Summoning Drones and Reducing Training Time by 99 Percent

One of the most surprising pieces of feedback from soldiers was simple: drones take up space. Backpacks are full of gear. Carrying multiple drones is a burden. Xtend responded by allowing soldiers to summon drones instead of carrying them. A drone can take off from a nearby logistics point, arrive at the soldier’s location, and begin its mission.

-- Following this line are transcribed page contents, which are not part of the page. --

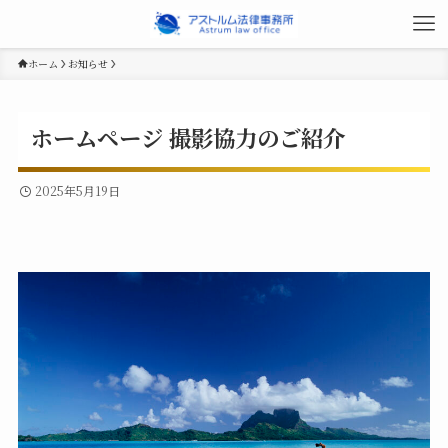
ホーム
お知らせ
ホームページ 撮影協力のご紹介
2025年5月19日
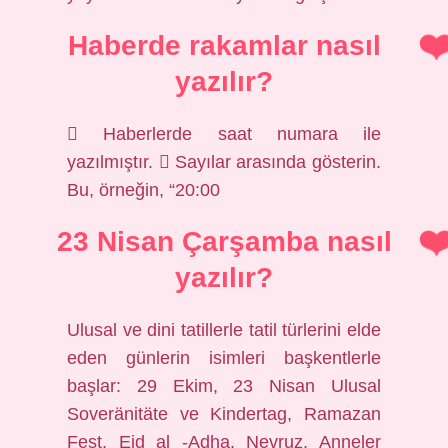
Haberde rakamlar nasıl
yazılır?
 Haberlerde saat numara ile
yazılmıştır.  Sayılar arasında gösterin.
Bu, örneğin, “20:00
23 Nisan Çarşamba nasıl
yazılır?
Ulusal ve dini tatillerle tatil türlerini elde
eden günlerin isimleri başkentlerle
başlar: 29 Ekim, 23 Nisan Ulusal
Soveränitäte ve Kindertag, Ramazan
Fest, Eid al -Adha, Nevruz, Anneler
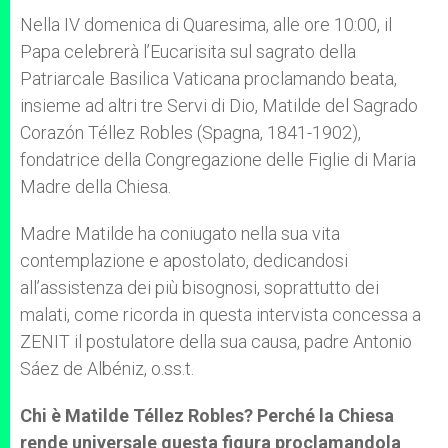
Nella IV domenica di Quaresima, alle ore 10:00, il
Papa celebrerà l’Eucarisita sul sagrato della
Patriarcale Basilica Vaticana proclamando beata,
insieme ad altri tre Servi di Dio, Matilde del Sagrado
Corazón Téllez Robles (Spagna, 1841-1902),
fondatrice della Congregazione delle Figlie di Maria
Madre della Chiesa.
Madre Matilde ha coniugato nella sua vita
contemplazione e apostolato, dedicandosi
all’assistenza dei più bisognosi, soprattutto dei
malati, come ricorda in questa intervista concessa a
ZENIT il postulatore della sua causa, padre Antonio
Sáez de Albéniz, o.ss.t.
Chi è Matilde Téllez Robles? Perché la Chiesa
rende universale questa figura proclamandola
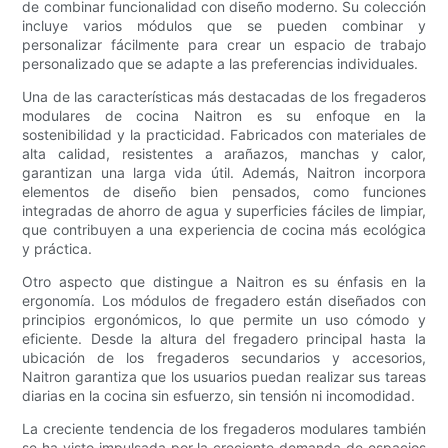
de combinar funcionalidad con diseño moderno. Su colección
incluye varios módulos que se pueden combinar y
personalizar fácilmente para crear un espacio de trabajo
personalizado que se adapte a las preferencias individuales.
Una de las características más destacadas de los fregaderos
modulares de cocina Naitron es su enfoque en la
sostenibilidad y la practicidad. Fabricados con materiales de
alta calidad, resistentes a arañazos, manchas y calor,
garantizan una larga vida útil. Además, Naitron incorpora
elementos de diseño bien pensados, como funciones
integradas de ahorro de agua y superficies fáciles de limpiar,
que contribuyen a una experiencia de cocina más ecológica
y práctica.
Otro aspecto que distingue a Naitron es su énfasis en la
ergonomía. Los módulos de fregadero están diseñados con
principios ergonómicos, lo que permite un uso cómodo y
eficiente. Desde la altura del fregadero principal hasta la
ubicación de los fregaderos secundarios y accesorios,
Naitron garantiza que los usuarios puedan realizar sus tareas
diarias en la cocina sin esfuerzo, sin tensión ni incomodidad.
La creciente tendencia de los fregaderos modulares también
se ha visto impulsada por la creciente demanda de espacios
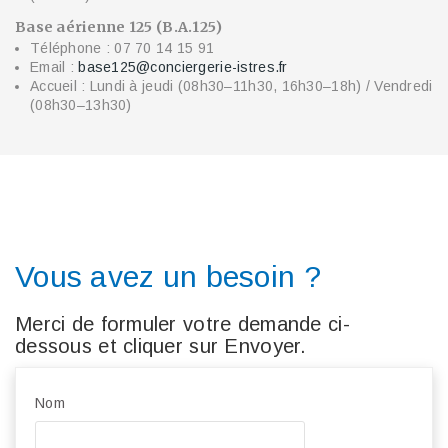
Base aérienne 125 (B.A.125)
Téléphone : 07 70 14 15 91
Email :
base125@conciergerie-istres.fr
Accueil : Lundi à jeudi (08h30–11h30, 16h30–18h) / Vendredi
(08h30–13h30)
Vous avez un besoin ?
Merci de formuler votre demande ci-
dessous et cliquer sur Envoyer.
Nom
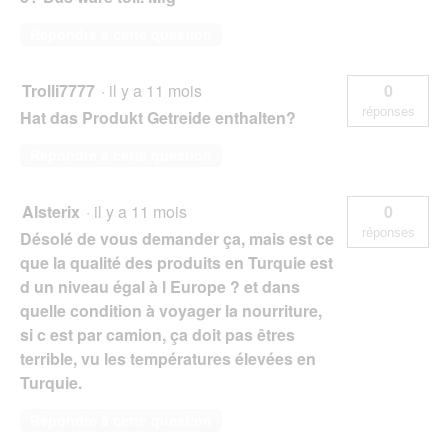
Répondre à cette question
Trolli7777
·
il y a 11 mois
0
réponses
Hat das Produkt Getreide enthalten?
Répondre à cette question
Alsterix
·
il y a 11 mois
0
réponses
Désolé de vous demander ça, mais est ce
que la qualité des produits en Turquie est
d un niveau égal à l Europe ? et dans
quelle condition à voyager la nourriture,
si c est par camion, ça doit pas êtres
terrible, vu les températures élevées en
Turquie.
Répondre à cette question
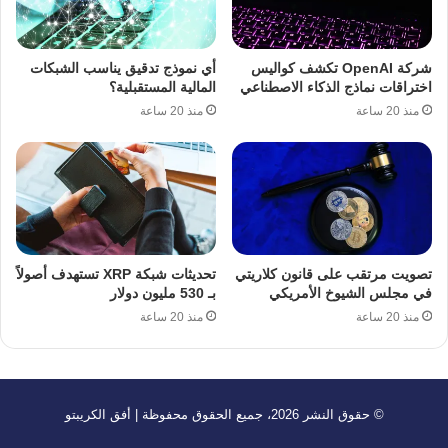
شركة OpenAI تكشف كواليس
أي نموذج تدقيق يناسب الشبكات
اختراقات نماذج الذكاء الاصطناعي
المالية المستقبلية؟
منذ 20 ساعة
منذ 20 ساعة
تصويت مرتقب على قانون كلاريتي
تحديثات شبكة XRP تستهدف أصولاً
في مجلس الشيوخ الأمريكي
بـ 530 مليون دولار
منذ 20 ساعة
منذ 20 ساعة
© حقوق النشر 2026، جميع الحقوق محفوظة | أفق الكريبتو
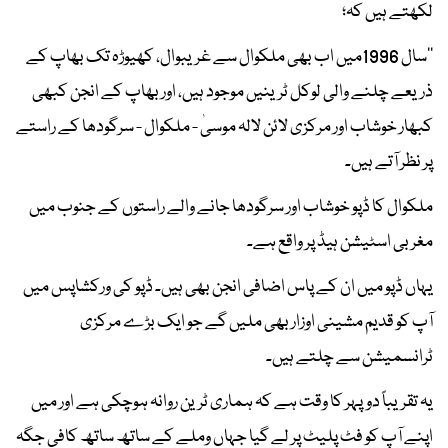
لکھتے ہیں کہ؛
’’سال 1996میں اب بھی ملکوال سے غریبوال، کھیوڑہ تک بھاپ کے
ذریعے چلنے والی لوکل ٹرینیں موجود ہیں، اور بھاپ کے انجن کبھی
کبھار خوشاب اور مرکزی لائن لالہ موسیٰ - ملکوال - سرگودھا کے راستے
پر نظر آتے ہیں۔
ملکوال کا ڈپو خوشاب اور سرگودھا جانے والے راستوں کے جنوب میں
مغربی اسٹیشن ہیڈ پر واقع ہے۔
یہاں ڈپو میں ان کے پاس اضافی انجن بھی ہیں۔ ڈپو کی ورکشاپس میں
آپ کو قدیم مشینی اوزار بھی ملیں گے جو ایک بڑے مرکزی
ٹرانسمیشن سے چلتے ہیں۔
یہ تقریباً دوپہر کا وقت ہے کہ ہماری ٹرین روانہ ہوچکی ہے اور میں
اپنے آپ کو فٹ پلیٹ پر لے گیا جہاں وملے کے ساتھ ساتھ کافی جگہ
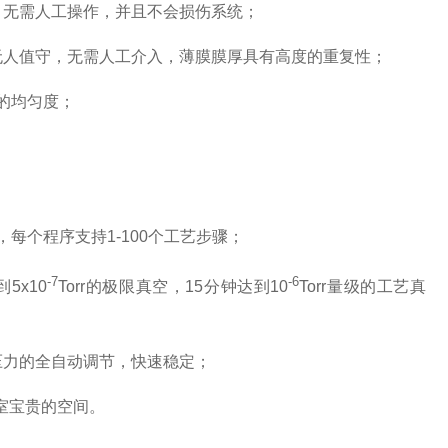
，无需人工操作，并且不会损伤系统；
无人值守，无需人工介入，薄膜膜厚具有高度的重复性；
%的均匀度；
；
，每个程序支持1-100个工艺步骤；
-7
-6
5x10
Torr的极限真空，15分钟达到10
Torr量级的工艺真
压力的全自动调节，快速稳定；
验室宝贵的空间。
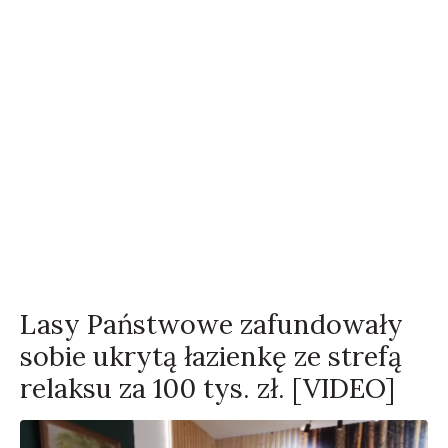
Lasy Państwowe zafundowały
sobie ukrytą łazienkę ze strefą
relaksu za 100 tys. zł. [VIDEO]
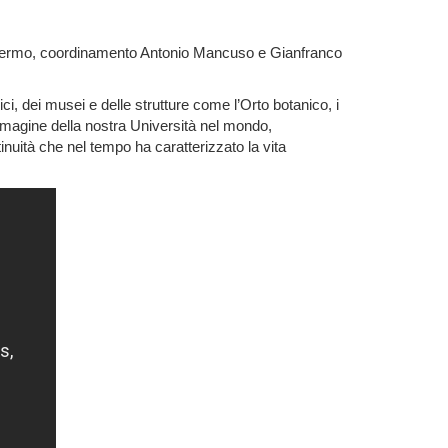
 Palermo, coordinamento Antonio Mancuso e Gianfranco
orici, dei musei e delle strutture come l’Orto botanico, i
’immagine della nostra Università nel mondo,
tinuità che nel tempo ha caratterizzato la vita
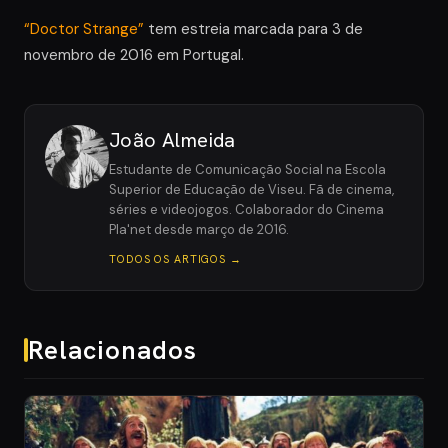
“Doctor Strange”
tem estreia marcada para 3 de
novembro de 2016 em Portugal.
João Almeida
Estudante de Comunicação Social na Escola
Superior de Educação de Viseu. Fã de cinema,
séries e videojogos. Colaborador do Cinema
Pla'net desde março de 2016.
TODOS OS ARTIGOS →
Relacionados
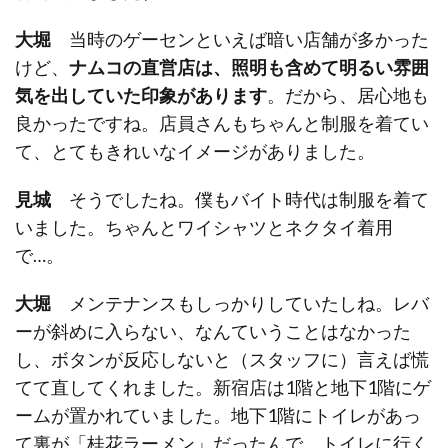
大堀
当時のゲーセンといえば暗い店舗が多かった
けど、
ナムコの直営店は、照明も含めて明るい雰囲
気を出していた印象があります
。だから、居心地も
良かったですね。店員さんもちゃんと制服を着てい
て、とてもきれいなイメージがありました。
見城
そうでしたね。僕もバイト時代は制服を着て
いました。ちゃんとワイシャツとネクタイ着用
で…。
大堀
メンテナンスもしっかりしていたしね。レバ
ーが斜めに入らない、なんていうことはなかった
し、ボタンが反応しないと（スタッフに）言えば慌
てて直してくれました。新宿店は1階と地下1階にゲ
ームが置かれていました。地下1階にトイレがあっ
て裏が「桂花ラーメン」だったんで、トイレに行く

Training is also dramatically faster. Soldiers who once needed weeks of instruction now become proficient within minutes. The system handles flight and collision avoidance. The soldier only assigns tasks.

Should We Be Afraid?

Aviv believes awareness, not fear, is the right stance. The technology is already available to hostile groups. The real challenge is staying ahead. Xtend works in a closed loop with its customers, receiving direct field feedback and pushing rapid updates. This constant improvement cycle is essential to stay ahead of adversaries who also have access to off-the-shelf hardware and online tutorials.

A Founder Driven by Impact

Before Xtend, Aviv built technologies that earned two Emmy awards in sports broadcasting. But Xtend is different. It saves lives. It keeps soldiers out of doorways, alleys, and rooms where threats hide. That sense of purpose drives the team and gives their work meaning beyond product development.

The Future of Israel’s Defense Tech

Israel’s defense ecosystem is world-class, but funding has often lagged behind the potential. Traditional VCs favored software and SaaS, leaving defense startups to struggle for capital. Aviv hopes this changes. The rise of dedicated defense investors like Penteo signals a shift toward supporting companies that build critical security infrastructure.

Xtend reflects the direction the industry is heading: autonomous systems, intelligent robotics, and human-machine collaboration. These tools will define the future of warfare and security, and Israel is positioned to lead.

The technology is advancing quickly, the threats evolve even faster, and companies like Xtend are shaping the systems that will protect both soldiers and civilians in the decades ahead.